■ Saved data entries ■

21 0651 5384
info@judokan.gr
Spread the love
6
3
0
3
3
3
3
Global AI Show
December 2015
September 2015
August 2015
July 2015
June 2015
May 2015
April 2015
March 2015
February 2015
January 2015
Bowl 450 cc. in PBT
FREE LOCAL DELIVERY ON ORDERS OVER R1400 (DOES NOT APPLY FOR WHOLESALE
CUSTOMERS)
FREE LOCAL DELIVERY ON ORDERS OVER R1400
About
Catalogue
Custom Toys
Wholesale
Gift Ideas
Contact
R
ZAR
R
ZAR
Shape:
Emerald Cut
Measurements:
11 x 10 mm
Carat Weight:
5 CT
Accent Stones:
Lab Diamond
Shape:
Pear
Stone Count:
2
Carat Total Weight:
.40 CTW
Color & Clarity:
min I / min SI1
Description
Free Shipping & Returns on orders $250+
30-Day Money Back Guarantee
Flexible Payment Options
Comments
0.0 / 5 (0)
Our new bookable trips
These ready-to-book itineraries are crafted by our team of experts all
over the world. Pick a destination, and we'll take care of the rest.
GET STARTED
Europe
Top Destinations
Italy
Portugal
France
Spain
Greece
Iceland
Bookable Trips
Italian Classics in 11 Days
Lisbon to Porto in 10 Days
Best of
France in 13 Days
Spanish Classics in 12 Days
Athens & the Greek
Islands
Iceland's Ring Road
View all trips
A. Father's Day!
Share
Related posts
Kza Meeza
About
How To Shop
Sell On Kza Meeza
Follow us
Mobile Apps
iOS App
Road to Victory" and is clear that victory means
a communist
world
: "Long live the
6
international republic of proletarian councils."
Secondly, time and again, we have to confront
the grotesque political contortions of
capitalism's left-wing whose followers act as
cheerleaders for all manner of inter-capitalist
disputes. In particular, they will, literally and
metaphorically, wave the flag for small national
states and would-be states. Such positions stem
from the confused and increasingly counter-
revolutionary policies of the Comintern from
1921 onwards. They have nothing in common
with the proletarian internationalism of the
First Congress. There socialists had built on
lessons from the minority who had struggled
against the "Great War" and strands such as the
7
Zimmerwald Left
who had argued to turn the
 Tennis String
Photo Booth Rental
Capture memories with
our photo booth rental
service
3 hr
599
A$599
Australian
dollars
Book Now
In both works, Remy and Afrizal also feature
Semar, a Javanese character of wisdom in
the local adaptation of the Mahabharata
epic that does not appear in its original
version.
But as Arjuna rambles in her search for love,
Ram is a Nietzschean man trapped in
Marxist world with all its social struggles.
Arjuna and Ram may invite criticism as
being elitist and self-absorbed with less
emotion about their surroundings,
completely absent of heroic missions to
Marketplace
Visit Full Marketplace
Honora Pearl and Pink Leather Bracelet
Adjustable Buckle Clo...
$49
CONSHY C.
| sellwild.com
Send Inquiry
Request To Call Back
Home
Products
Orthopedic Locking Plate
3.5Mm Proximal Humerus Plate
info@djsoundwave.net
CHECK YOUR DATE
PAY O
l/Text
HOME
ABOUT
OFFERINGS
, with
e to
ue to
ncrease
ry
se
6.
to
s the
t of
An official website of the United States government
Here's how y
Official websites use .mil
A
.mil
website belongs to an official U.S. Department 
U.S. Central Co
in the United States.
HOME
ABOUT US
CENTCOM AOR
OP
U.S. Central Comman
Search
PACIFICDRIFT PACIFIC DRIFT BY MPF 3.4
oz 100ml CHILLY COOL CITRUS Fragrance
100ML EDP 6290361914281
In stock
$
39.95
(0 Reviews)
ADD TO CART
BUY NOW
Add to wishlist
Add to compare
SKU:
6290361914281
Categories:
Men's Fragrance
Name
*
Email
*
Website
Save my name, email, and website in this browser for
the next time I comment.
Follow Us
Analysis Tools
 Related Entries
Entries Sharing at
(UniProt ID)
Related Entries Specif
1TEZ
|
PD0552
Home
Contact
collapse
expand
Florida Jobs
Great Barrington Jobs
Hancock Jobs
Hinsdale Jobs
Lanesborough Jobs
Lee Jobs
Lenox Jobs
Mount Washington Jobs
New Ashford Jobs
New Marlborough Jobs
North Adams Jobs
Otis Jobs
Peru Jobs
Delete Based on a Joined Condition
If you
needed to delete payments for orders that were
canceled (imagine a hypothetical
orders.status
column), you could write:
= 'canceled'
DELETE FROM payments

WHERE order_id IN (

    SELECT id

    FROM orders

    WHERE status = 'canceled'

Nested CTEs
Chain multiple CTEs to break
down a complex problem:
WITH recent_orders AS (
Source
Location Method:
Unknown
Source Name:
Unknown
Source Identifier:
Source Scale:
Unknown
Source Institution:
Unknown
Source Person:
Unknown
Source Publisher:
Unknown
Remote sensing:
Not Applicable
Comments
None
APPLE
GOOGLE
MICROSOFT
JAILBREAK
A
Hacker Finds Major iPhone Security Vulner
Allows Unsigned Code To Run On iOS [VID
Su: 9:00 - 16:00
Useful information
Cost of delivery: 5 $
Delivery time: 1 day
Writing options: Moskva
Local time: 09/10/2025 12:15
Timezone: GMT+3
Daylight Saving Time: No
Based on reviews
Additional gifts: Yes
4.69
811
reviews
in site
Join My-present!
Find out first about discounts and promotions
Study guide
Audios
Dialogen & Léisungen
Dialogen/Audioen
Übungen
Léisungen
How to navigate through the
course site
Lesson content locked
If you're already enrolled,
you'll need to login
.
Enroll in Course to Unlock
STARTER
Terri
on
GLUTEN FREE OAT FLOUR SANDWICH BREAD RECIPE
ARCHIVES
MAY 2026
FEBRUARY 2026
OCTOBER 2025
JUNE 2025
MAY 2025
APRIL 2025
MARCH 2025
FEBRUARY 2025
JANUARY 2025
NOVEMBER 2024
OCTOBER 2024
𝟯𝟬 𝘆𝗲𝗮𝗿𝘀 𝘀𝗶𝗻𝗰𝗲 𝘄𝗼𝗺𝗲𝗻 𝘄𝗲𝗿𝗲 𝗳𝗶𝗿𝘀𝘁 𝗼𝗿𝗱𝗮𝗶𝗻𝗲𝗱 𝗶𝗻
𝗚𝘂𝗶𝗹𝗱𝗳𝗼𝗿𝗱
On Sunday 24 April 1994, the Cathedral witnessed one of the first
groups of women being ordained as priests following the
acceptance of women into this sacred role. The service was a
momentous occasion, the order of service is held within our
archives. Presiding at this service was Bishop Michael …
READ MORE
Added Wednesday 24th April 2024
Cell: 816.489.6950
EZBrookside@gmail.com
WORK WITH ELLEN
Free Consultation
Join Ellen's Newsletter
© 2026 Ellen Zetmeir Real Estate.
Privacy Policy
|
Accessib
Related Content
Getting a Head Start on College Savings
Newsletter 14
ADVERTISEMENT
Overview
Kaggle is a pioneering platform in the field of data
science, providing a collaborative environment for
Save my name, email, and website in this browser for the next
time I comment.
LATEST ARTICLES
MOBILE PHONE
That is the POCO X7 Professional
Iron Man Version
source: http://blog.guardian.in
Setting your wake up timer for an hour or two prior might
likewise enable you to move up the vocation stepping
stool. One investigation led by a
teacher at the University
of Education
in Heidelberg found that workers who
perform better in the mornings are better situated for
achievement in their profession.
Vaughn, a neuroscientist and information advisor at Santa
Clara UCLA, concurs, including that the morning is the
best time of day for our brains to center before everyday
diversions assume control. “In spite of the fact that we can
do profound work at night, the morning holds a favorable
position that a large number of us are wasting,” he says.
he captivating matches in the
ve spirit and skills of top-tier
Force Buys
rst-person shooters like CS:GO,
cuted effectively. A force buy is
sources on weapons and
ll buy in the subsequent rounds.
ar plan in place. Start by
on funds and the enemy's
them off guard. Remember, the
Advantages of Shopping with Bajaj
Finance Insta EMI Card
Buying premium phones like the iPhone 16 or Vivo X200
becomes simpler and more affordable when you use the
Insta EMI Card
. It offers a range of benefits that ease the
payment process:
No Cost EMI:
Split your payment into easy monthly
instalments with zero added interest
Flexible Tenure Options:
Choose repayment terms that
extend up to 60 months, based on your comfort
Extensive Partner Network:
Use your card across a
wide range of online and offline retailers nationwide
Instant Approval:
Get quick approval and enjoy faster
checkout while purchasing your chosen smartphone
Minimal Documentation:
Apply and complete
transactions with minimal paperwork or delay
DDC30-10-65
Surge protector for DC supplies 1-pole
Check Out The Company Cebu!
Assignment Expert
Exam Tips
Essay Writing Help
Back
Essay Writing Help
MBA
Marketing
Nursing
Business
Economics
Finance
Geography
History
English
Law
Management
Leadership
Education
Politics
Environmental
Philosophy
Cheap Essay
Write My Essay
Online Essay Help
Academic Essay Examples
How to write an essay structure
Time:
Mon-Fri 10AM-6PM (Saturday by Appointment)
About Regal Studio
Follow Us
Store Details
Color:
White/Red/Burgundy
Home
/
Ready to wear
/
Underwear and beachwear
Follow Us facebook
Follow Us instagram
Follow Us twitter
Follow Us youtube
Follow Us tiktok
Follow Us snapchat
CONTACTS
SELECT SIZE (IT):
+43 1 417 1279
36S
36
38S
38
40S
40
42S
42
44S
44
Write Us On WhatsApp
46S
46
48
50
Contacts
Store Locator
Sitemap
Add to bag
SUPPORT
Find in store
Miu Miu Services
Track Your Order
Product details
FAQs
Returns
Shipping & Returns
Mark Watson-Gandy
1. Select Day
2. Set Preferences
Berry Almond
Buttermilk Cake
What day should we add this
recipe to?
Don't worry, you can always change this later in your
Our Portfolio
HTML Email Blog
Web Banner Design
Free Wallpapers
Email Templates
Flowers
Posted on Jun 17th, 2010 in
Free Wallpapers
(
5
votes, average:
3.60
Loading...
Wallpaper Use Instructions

■ Exercise goal ■
Where a line in the entries holds "love", copy that line.

■ Exercise response ■
Spread the love
But as Arjuna rambles in her search for love,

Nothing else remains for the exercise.